We had further recommended that the treaty should recognize the principle of “parity-based democracy” elaborated by the Council of Europe. The increased participation of women in the decision-making process is a basic element of the necessary democratization of European institutions. The European Parliament stressed the need for such democratization during the preparatory session of the intergovernmental conference.2 The recommendation that was unanimously adopted by the council on December 2, 1996, further stressed the need for democratization. Only parity can bring about the balanced participation of men and women in the government of the world; it is both an assertion of equality and a promise of something more than equality. Qualitative parity implies a project for women and guarantees the representation of their specific interests. It is highly regrettable that neither the Irish presidency, the Dutch presidency, nor the member states have recognized it.

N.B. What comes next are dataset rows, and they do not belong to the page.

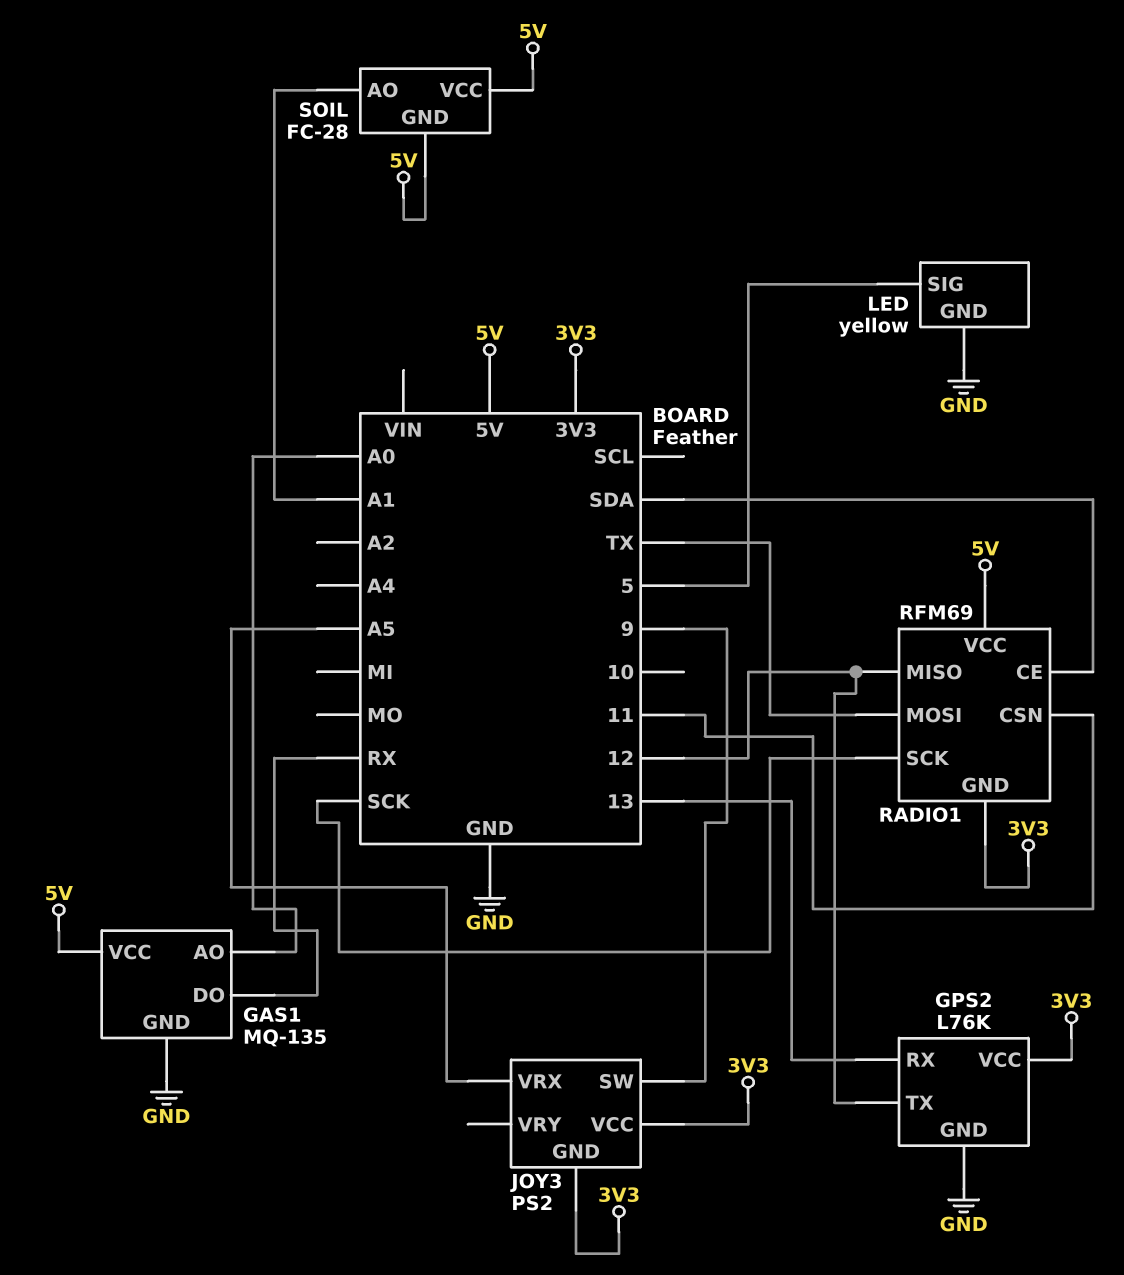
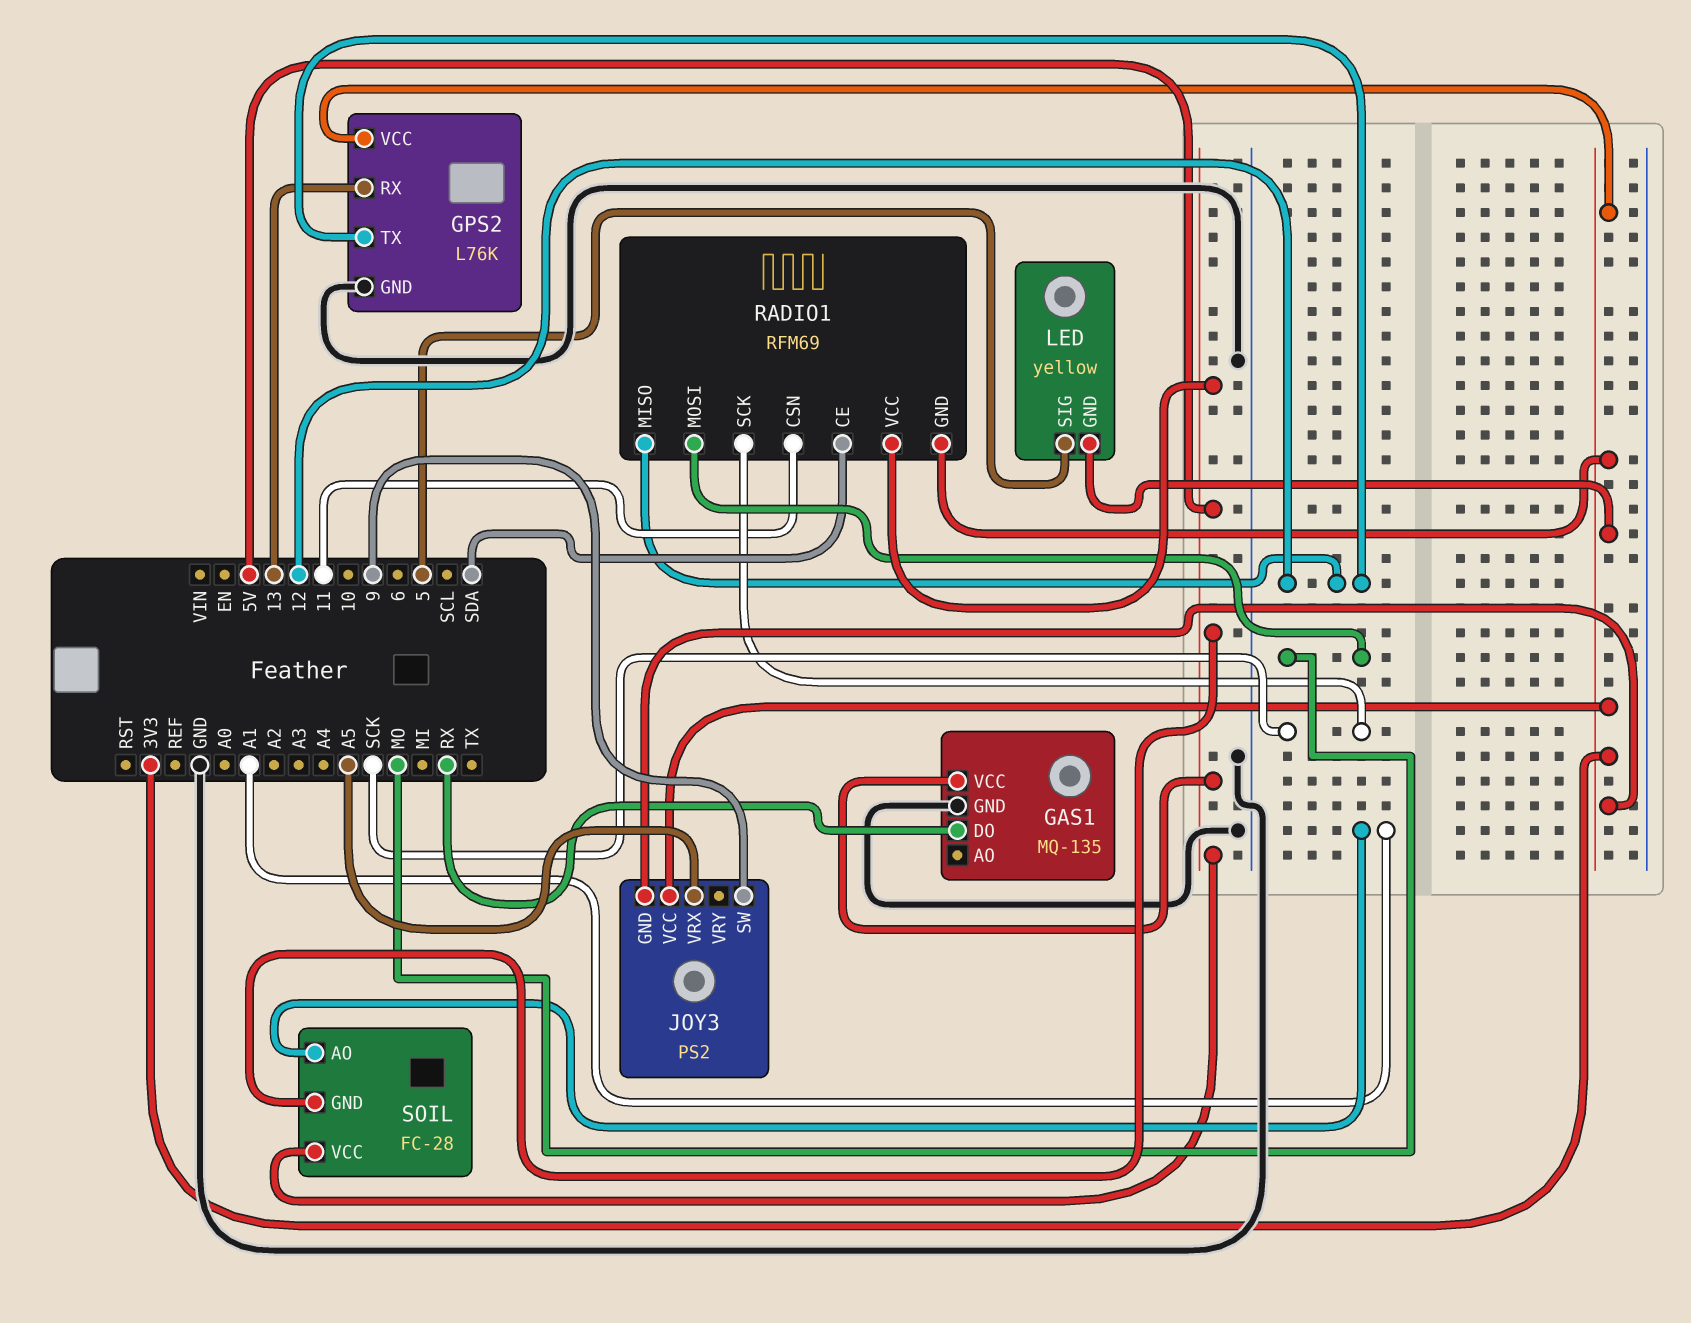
GAS1 pin AO: A0 -> none
LED pin GND: GND -> 3V3
RADIO1 pin MOSI: TX -> MO

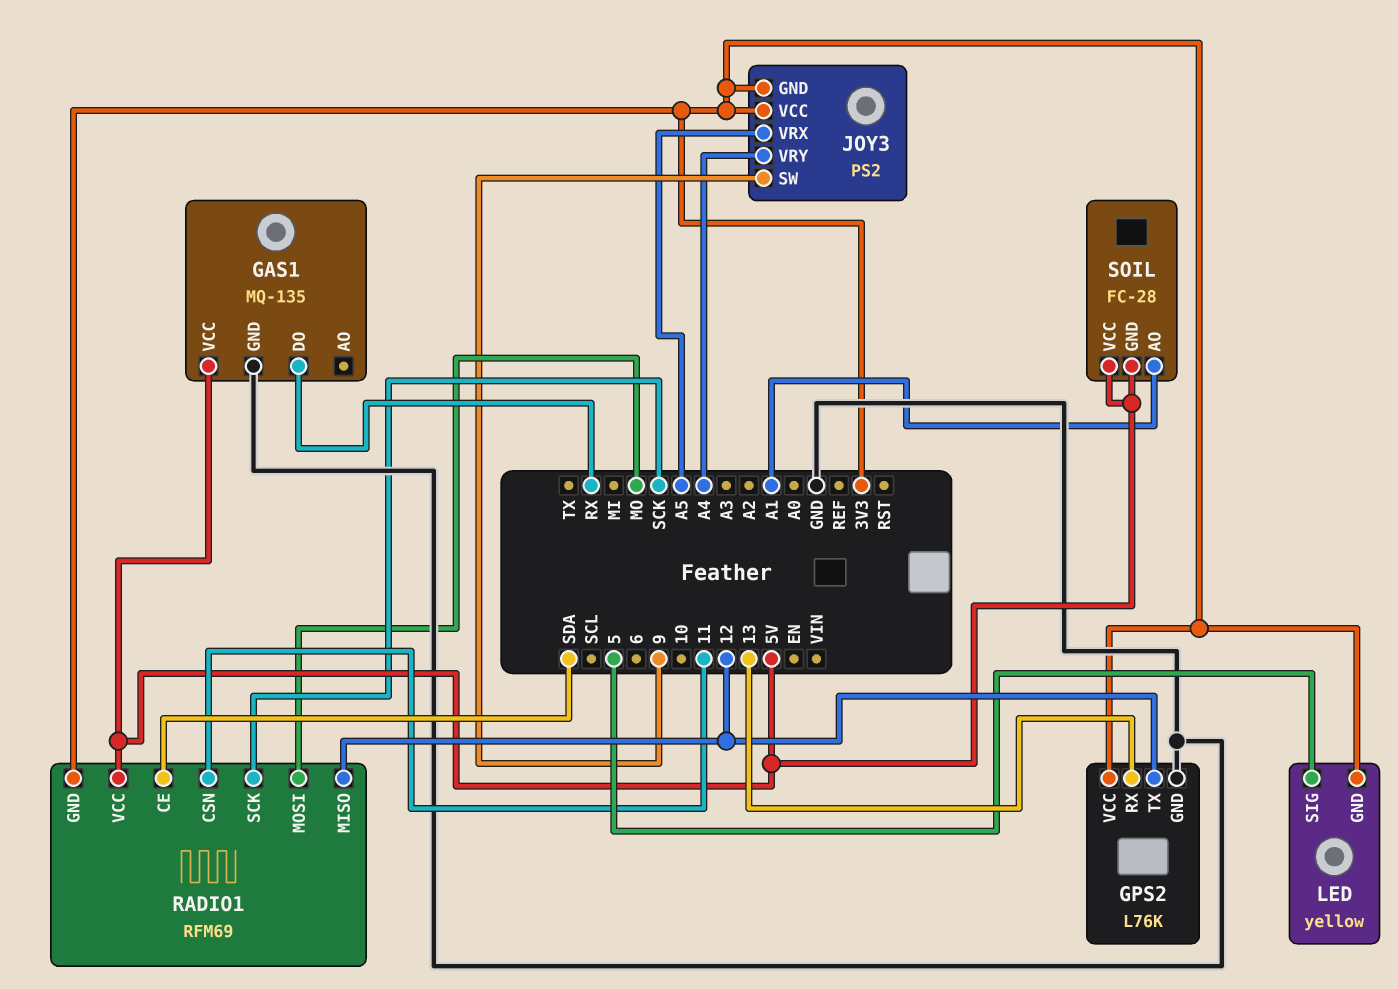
JOY3 pin VRY: none -> A4

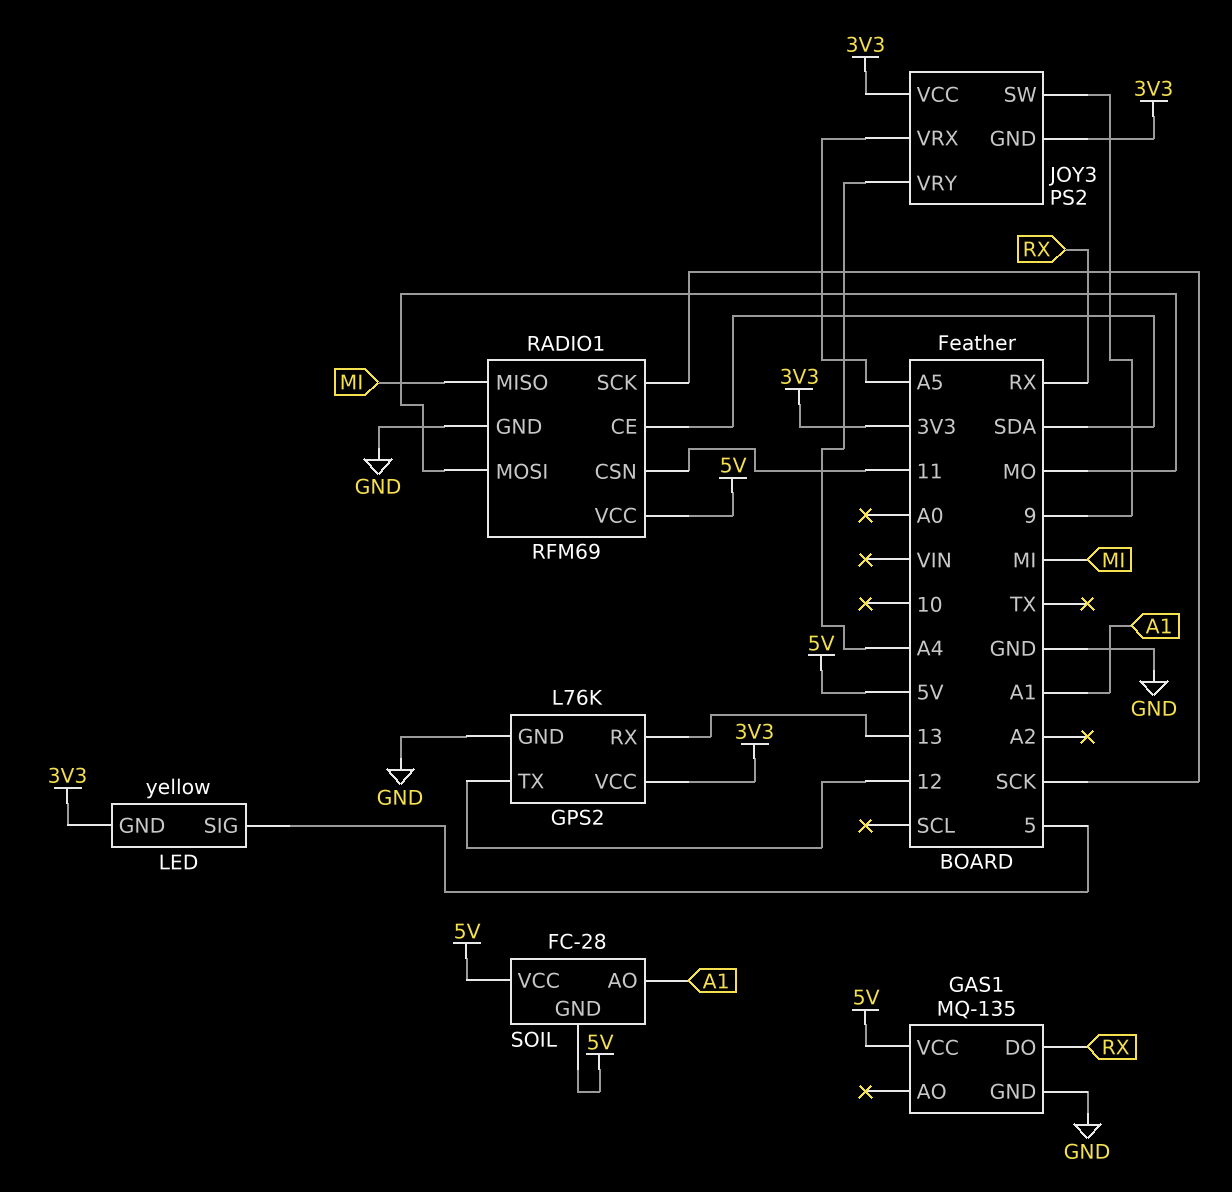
RADIO1 pin GND: 3V3 -> GND
RADIO1 pin MISO: 12 -> MI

Proposals for affirmative action have also been extremely inadequate. In order to move from de jure equality to de facto equality, positive measures are required. They must be able to be adapted without restriction, and the resulting equality must take precedence over strictly equal treatment in every individual case.
Now, despite the apparent consensus as to the need to recognize the inadequacy of formal equality, and despite the support of the European Parliament,3 no new provision to this effect has been included in the revised treaty, and this constitutes a major regression. The terms used in the Agreement on Social Policy were simply integrated into article 119; these provide for the nonprohibition of specific advantages intended to promote employment among the underrepresented sex and not the formula “to improve the position of women in the workplace.” This may pave the way for discrimination against women in sectors where they are in the majority.
As for article 119, it now includes the notion of equal pay for work of equal value, but our demand for new and additional provisions covering all domains of social, economic, and family life, as specific goals with respect to access to education and training, working conditions, and the right to social security, was not accepted.
I also regret the fact that the demand put forward by the Committee on Women’s Rights and Parliament that sexism should be condemned on the same grounds as racism has not been satisfied to date. I will mention one victory that makes me particularly happy, however, given my commitments in this area; the struggle against human trafficking has been recognized as a priority for the Union on the same basis as drug trafficking. I greatly regret the refusal to extend the right of asylum to women who are persecuted because of their sex, as the United States and Canada have been doing for several years now.
Although significant progress has been made, it has to be said that the draft treaty falls far short of satisfying our demands, especially where the implementation of real equality is concerned. Many of the priorities we defined—basic rights, parity, positive measures, obligation of result—have at best, and despite the support of the European Parliament, been adopted only partially, not in terms that would allow the spiral of regression to be overturned and become a spiral of progress. There is therefore still a great deal to be done.